Un labrador muy avaro, que vivía en un lejano
pueblo, era famoso por su avaricia. Ésta era tal que, cuando un pájaro comía un
grano de trigo encontrado en el suelo, se ponía tan furioso que se pasaba el
día oteando su huerto para que nadie lo tocara.
Con tres cañas hizo los brazos y las
piernas, con paja configuró el cuerpo, una calabaza le sirvió de cabeza, dos
granos de maíz para los ojos, una fresca zanahoria conformaba su nariz, y una
hilera de granos de trigo componía su dentadura.
Cuando el
cuerpo del espantapájaros estuvo a punto, le colocó un ropaje poco atractivo y
lo hincó en la tierra. Le echó una mirada escrutadora y se percató de que le
faltaba un corazón. Cogió el fruto más dulce del peral y se lo colocó en el
pecho.
El espantapájaros quedó en el huerto,
sometido al movimiento caprichoso del viento. Sin tardar mucho, un gorrión
necesitado sobrevolaba muy bajito para buscar trigo en el huerto. El
espantapájaros quiso cumplir con su oficio y trató de ahuyentarlo
con sus movimientos, pero el pájaro se colocó en el árbol y dijo:
―¡Qué buen trigo tienes. Dame algo
para mis hijos!
―No es posible ―dijo el
espantapájaros. Sin embargo, buscó una solución y la encontró: le ofreció sus
dientes de trigo.
El gorrión, contento y conmovido,
recogió los granos de trigo. El espantapájaros quedó satisfecho de su acción,
aunque sin dientes.
A los pocos días, entró en el huerto
un nuevo visitante muy interesado. Esta vez se trataba de un conejo. ¡Con qué
ojos miró la zanahoria! El espantapájaros quiso cumplir con su deber de
ahuyentarlo, pero el conejo, fijando su mirada en él, dijo:
—Quiero una zanahoria: tengo hambre.
El espantapájaros tuvo una corazonada
y le ofreció su zanahoria. Luego dio rienda suelta a su alegría y quiso entonar
una canción, pero no tenía boca ni nariz para cantarla.

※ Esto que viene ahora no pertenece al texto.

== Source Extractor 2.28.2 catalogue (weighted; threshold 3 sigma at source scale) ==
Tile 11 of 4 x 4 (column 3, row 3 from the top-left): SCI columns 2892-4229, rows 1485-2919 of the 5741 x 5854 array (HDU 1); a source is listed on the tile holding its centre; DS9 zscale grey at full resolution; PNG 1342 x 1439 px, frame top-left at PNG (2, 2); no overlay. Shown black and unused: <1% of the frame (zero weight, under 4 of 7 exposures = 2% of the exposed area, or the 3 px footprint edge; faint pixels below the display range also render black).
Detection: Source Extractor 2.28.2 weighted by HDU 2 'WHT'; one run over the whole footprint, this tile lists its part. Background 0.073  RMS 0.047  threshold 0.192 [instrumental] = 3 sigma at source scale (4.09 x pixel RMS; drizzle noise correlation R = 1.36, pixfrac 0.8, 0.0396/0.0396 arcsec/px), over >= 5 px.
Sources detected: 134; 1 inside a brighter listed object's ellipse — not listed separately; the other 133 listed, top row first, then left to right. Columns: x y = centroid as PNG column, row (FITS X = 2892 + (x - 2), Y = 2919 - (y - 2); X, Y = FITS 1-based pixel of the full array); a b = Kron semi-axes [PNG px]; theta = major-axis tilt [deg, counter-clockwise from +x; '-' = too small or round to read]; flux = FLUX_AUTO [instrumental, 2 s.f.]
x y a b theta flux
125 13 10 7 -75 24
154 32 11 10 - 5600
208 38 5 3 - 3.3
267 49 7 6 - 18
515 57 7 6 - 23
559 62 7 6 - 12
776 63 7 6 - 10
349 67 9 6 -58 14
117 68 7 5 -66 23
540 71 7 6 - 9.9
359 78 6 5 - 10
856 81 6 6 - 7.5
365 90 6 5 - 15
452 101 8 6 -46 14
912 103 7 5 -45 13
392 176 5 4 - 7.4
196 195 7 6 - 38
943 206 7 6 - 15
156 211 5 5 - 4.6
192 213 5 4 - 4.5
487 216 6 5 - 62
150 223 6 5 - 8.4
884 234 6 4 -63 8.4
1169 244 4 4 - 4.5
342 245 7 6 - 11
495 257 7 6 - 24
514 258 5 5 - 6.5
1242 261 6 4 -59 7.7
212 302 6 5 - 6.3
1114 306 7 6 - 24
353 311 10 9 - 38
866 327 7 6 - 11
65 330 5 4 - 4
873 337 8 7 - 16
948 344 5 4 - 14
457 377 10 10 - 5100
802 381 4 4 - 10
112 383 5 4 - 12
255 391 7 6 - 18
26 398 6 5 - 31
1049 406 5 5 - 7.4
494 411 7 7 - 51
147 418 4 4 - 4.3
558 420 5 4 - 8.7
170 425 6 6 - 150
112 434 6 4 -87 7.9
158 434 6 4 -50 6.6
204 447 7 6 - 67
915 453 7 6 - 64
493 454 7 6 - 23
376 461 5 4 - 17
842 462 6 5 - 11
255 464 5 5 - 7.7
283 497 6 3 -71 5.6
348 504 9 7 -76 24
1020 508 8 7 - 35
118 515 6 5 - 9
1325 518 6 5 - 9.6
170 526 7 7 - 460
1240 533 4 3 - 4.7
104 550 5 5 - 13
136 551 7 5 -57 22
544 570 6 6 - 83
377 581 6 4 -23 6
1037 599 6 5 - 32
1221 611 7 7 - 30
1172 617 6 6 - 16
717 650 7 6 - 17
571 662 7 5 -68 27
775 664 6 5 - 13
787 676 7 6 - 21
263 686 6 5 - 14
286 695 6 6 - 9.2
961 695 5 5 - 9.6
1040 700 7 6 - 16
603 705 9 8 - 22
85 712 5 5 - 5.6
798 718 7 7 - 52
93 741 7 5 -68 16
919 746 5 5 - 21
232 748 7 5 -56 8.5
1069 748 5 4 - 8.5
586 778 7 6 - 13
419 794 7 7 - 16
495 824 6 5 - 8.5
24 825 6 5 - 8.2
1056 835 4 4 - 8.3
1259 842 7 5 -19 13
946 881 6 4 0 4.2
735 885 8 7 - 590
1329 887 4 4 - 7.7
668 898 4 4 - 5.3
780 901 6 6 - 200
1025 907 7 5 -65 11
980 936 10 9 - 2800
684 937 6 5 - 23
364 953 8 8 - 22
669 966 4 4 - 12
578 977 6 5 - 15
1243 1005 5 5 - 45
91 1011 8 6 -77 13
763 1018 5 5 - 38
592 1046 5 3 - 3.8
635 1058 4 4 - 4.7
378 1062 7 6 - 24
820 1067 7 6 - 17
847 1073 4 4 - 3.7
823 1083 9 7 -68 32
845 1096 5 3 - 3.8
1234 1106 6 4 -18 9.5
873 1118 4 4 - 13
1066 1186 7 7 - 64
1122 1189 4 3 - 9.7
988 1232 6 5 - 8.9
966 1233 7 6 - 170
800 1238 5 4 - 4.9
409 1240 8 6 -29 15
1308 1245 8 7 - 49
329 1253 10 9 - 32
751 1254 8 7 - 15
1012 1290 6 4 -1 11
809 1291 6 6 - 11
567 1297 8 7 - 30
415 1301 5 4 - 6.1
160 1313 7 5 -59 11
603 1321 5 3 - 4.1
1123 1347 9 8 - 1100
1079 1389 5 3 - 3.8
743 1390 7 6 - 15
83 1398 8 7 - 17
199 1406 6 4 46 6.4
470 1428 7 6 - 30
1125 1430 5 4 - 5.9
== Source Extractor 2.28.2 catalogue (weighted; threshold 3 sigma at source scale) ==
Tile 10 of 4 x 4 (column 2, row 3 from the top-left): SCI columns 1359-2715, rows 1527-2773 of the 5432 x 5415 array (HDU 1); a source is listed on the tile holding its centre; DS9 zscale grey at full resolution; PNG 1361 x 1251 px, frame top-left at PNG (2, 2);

Una mañana apareció el gallo
madrugador, lanzando al aire su alegre quiquiriquí. Acto seguido, le dijo:
―Voy a prohibir a la gallina que
alimente con sus huevos el estómago y la avaricia del amo, pues él les da poco
de comer.
No le pareció bien al espantapájaros
la decisión del gallo y le mandó que cogiera sus ojos, formados por granos de
maíz.
―Bien ―dijo el gallo, y se
fue agradecido.
A la hora del crepúsculo, oyó una voz
humana. Era de un trabajador de la finca que había sido despedido por el
labrador.
―Ahora soy un vagabundo —le dijo.
―Coge mi vestido, es lo único que
puedo ofrecerte.
―¡Oh gracias, espantapájaros!
Ese mismo día, un poco más tarde,
oyó llorar a un niño que buscaba comida para su madre. El dueño de
la huerta la había despedido, sin atender a su necesidad.
―Hermano―exclamó el espantapájaros―,
te doy mi cabeza, que es una hermosa calabaza.
Al amanecer, el labrador fue al
huerto y, cuando vio el estado en que había quedado el espantapájaros, se
enfadó tanto que le prendió fuego. Al caer al suelo su corazón de pera, el
labrador, riéndose, dijo:
―Esto me lo como yo.
Pero, al morder, experimentó un
cambio: su corazón de piedra se convirtió en un corazón de carne.